Locally connected for sub space topology of $\Bbb R^2$

Question

Consider the following subspace $X:=\Bbb R^2\setminus(\Bbb Q\times \Bbb Q)$ of $\Bbb R^2$, where $\Bbb R^2$ with the usual topology. I would like to check this space in the terms of various kinds of connectedness.

$X$ is a path connected by using the fact says "$\Bbb R^2\setminus K$ is path-connected for any countable set $K$" as $\Bbb Q\times \Bbb Q$ is countable. In particular, $X$ is connected. Is that right?
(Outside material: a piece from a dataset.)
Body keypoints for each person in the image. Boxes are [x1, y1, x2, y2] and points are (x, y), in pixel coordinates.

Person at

Next, I would like to check locally connected but I found it hard by using the definition. Any idea?

Answer 1

Your argument as to the path-connectedness of $\Bbb R^2\setminus \Bbb Q^2$ is correct, if that fact is indeed allowed to be used (i.e. is part of your curriculum or an earlier exercise).
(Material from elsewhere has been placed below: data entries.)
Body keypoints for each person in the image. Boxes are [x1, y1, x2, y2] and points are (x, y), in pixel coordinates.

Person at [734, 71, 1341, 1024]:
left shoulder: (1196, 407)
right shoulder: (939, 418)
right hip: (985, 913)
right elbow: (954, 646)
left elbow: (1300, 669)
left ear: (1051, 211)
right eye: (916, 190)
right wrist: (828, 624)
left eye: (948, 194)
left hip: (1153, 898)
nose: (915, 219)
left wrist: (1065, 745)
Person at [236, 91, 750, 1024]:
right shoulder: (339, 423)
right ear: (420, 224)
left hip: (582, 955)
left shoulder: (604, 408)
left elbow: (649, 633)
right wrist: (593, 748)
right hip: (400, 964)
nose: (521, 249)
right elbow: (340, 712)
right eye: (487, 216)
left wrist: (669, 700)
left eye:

One local base of neighbourhoods of a point $(x,y) \in X$ is sets of the form $(x-r,x+r) \times (y-r,y+r)\setminus \Bbb Q^2$ for $r>0$ (just a local base at $(x,y)$ intersected with the subspace $X$. As open intervals are homeomorphic to $\Bbb R$, the same fact applies and $X$ is locally path-connected as well.

Answer 2

Looks right. If you have two points in $R^2-K$ say $a$ and $b$ then one can draw uncountable many circles passing through these two points. Since each such circle is determined by its radius $r$ and any (sufficiently large) value of $r$ would generate different arc. Since $K$ is countable there is an arc without points from $K$ i.e. contained in $R^2-K$. The second part is kind of similar though here we use, kind of local path connectness. That is if a disk $D$ (in $R^2-K$) is not connected then it could be represented as a sum of two non empty, disjoint open sets, say $A$ and $B$. But then if $a\in A$ and $b\in B$ by the argument as above, there is arc joining $a$ and $b$ contained in $D$. In words, we have an arc which can be represented as a sum of two disjoint open sets (i.e. $arc\cap A$ and $arc\cap B$) which is not possible.